← Back to context

Comment by dezgeg

2 years ago

It's not any slower in the typical case where destination buffer is large enough to fit the source thing. And if that's not the case then we are most likely in a error case (either caller notices the truncation and decides to abort, or ignores the truncation and things may soon go boom), and not many people care about optimizing error paths.

Furthermore, when coders dont't have strlcpy() the alternatives are often even worse than strlcpy(): 1) They use strcpy() and have buffer overflows. 2) They use strncpy() which is slower than strlcpy() in the common (non truncating) case, and in the truncating case leave the string unterminated (thus segfault potential) 3) They use snprintf(dst, len, "%s", src); which is strictly slower than strlcpy()

Since the error path is the largest one (the string doesn’t fit…) it makes sense to bound its execution.
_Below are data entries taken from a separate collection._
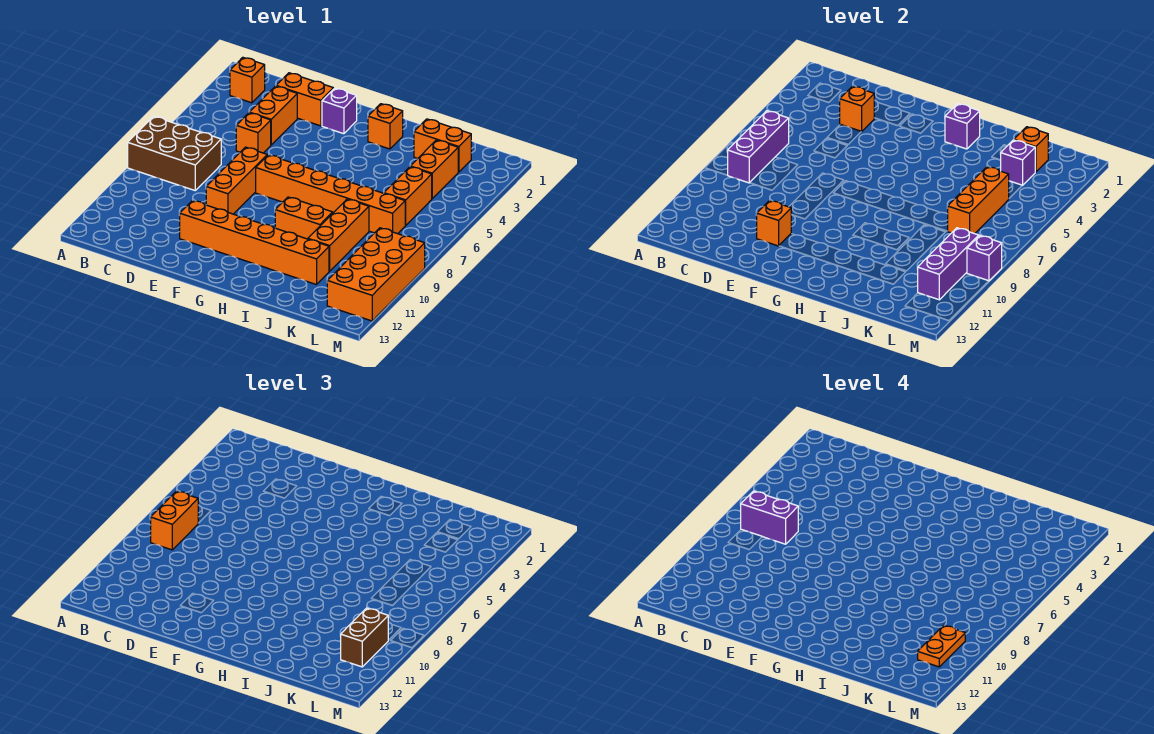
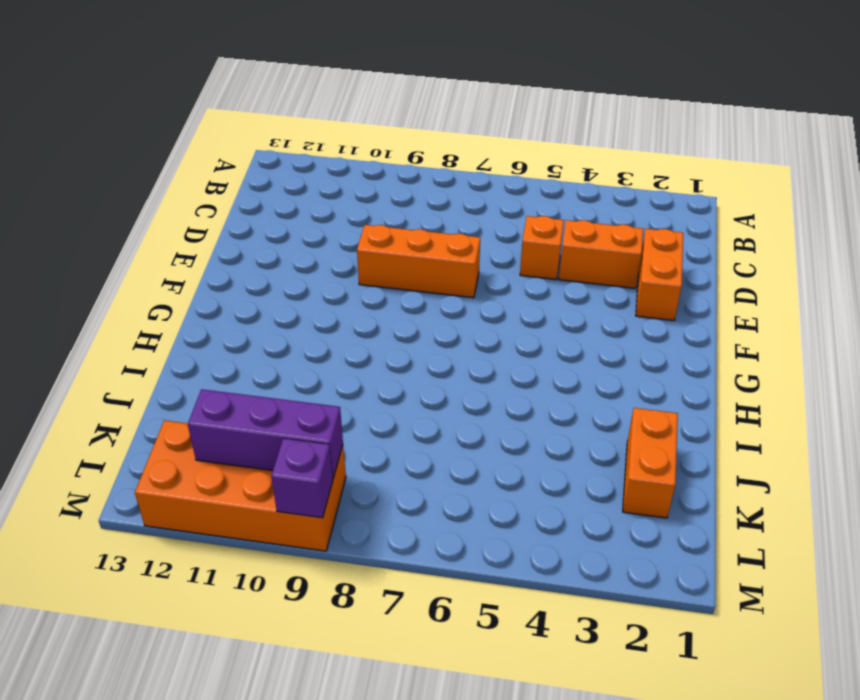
none -> brown 2x3 brick [128,116,221,190]
none -> orange 1x1 brick [230,57,265,103]
none -> orange 1x6 brick [180,201,329,285]

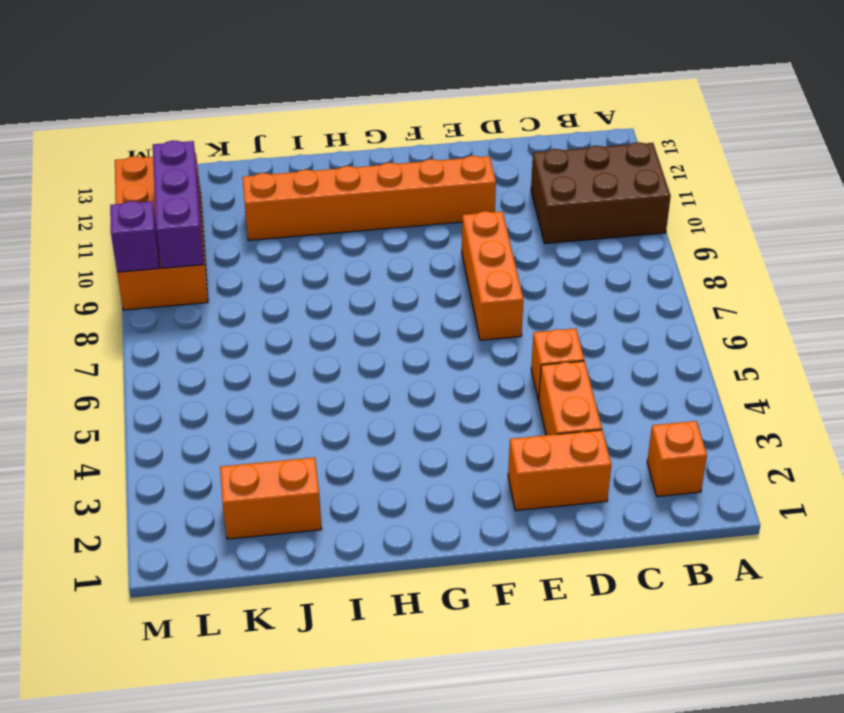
brown 2x3 brick [531,142,671,243] -> brown 2x3 brick moved to [128,116,221,190]
none -> purple 1x1 brick [322,88,357,134]
none -> orange 1x6 brick [256,155,406,234]
none -> orange 1x1 brick [368,104,403,149]

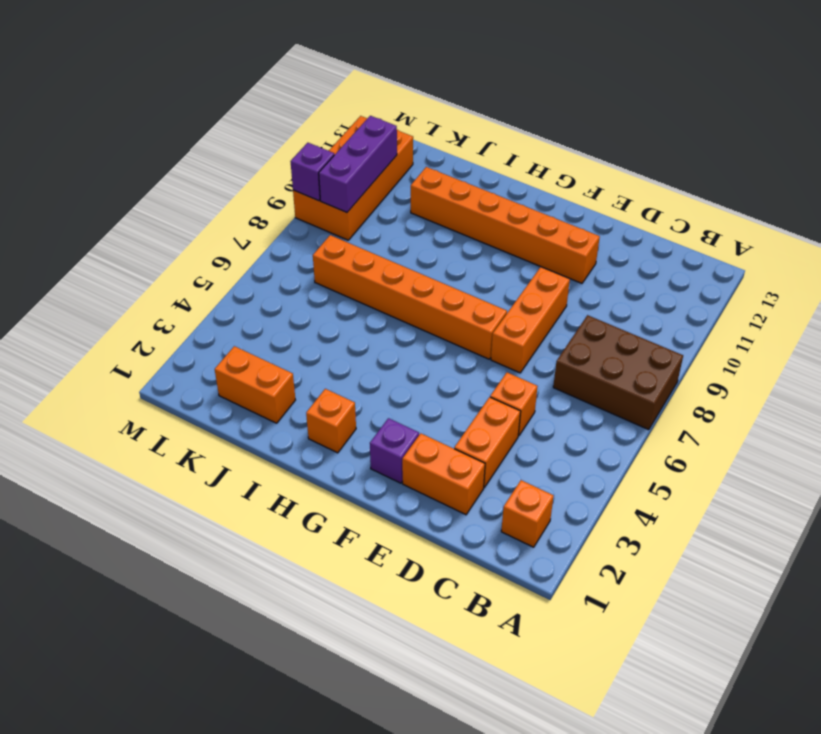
none -> orange 1x2 brick [275,197,333,239]
none -> orange 1x3 brick [308,199,369,271]
none -> orange 1x2 brick [410,140,458,199]

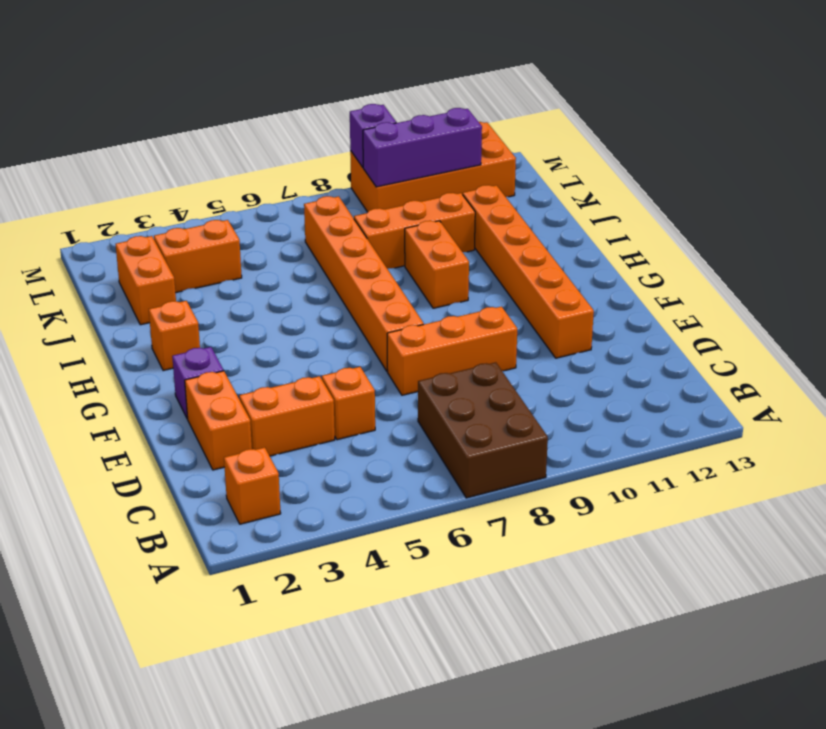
none -> orange 1x2 brick [384,167,432,225]
none -> purple 1x3 brick [728,111,789,183]
none -> orange 1x1 brick [840,86,874,132]

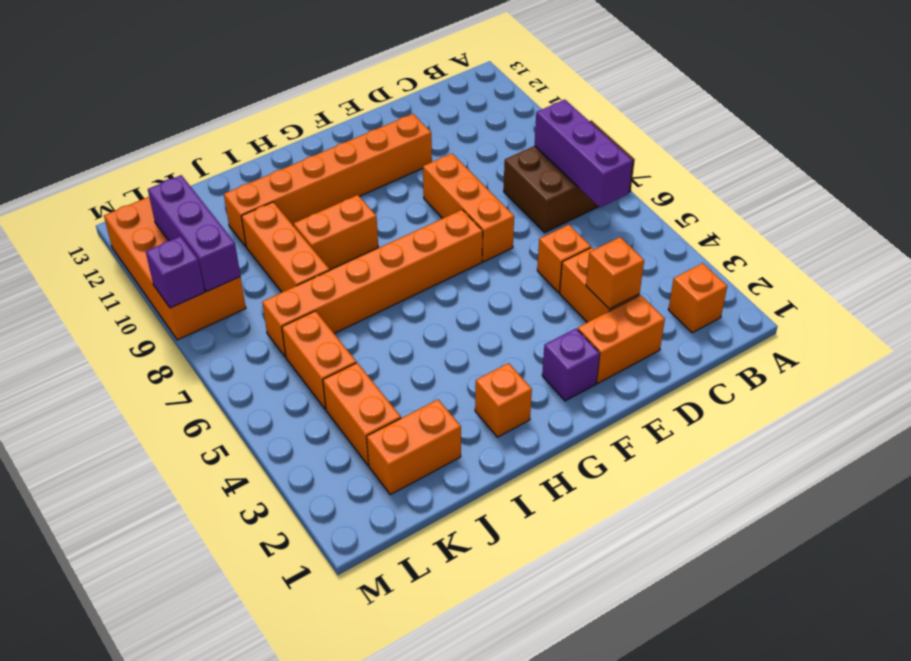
none -> orange 1x1 brick [757,201,791,246]
none -> purple 1x1 brick [945,104,980,149]
none -> orange 1x1 brick [1014,127,1048,172]

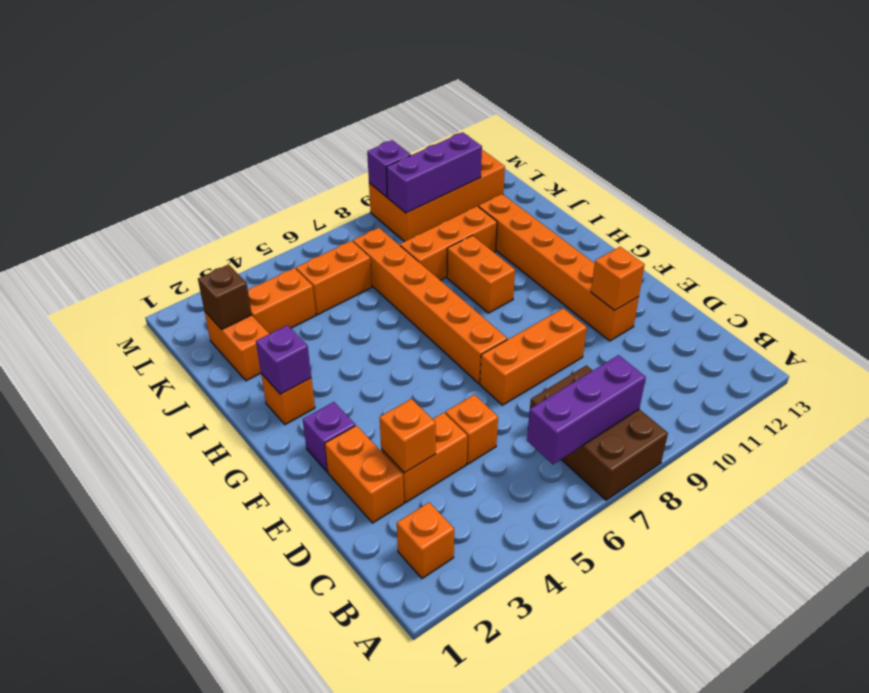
brown 1x1 brick [198,265,252,329] -> orange 1x1 brick [1014,127,1048,172]
none -> purple 1x1 brick [1001,140,1035,185]
none -> orange 1x3 brick [948,167,1009,234]
none -> orange 1x2 brick [151,491,198,550]

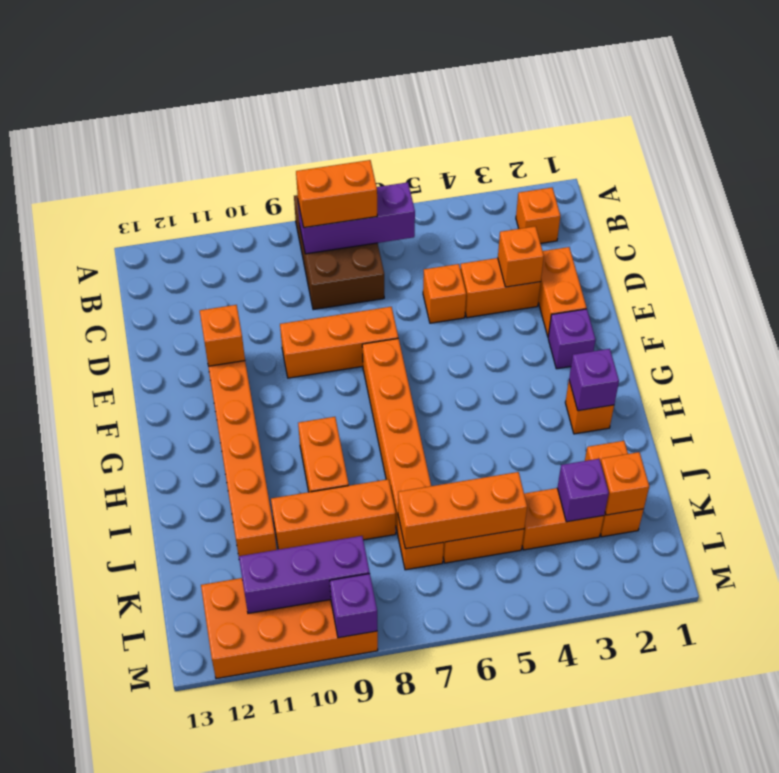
none -> brown 1x2 brick [341,608,388,667]
none -> purple 1x2 brick [741,491,798,544]
none -> orange 1x2 plate [918,625,965,667]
I would not recommend the others FWIW for exactly the reasons you mentioned.

  • Why would you optimize for the error case and not the common case? You've already done an unbounded amount of work copying the string in from the network or wherever. If anybody cared that much, they wouldn't let the string get that long in the first place.

    • It can be appropriate to bound the runtime of certain components of a system while allowing looser constraints elsewhere. For example I would perhaps not want to do an O(n) string operation on a collection of strings even though the user would be pretty upset if they can’t paste infinite input into my app.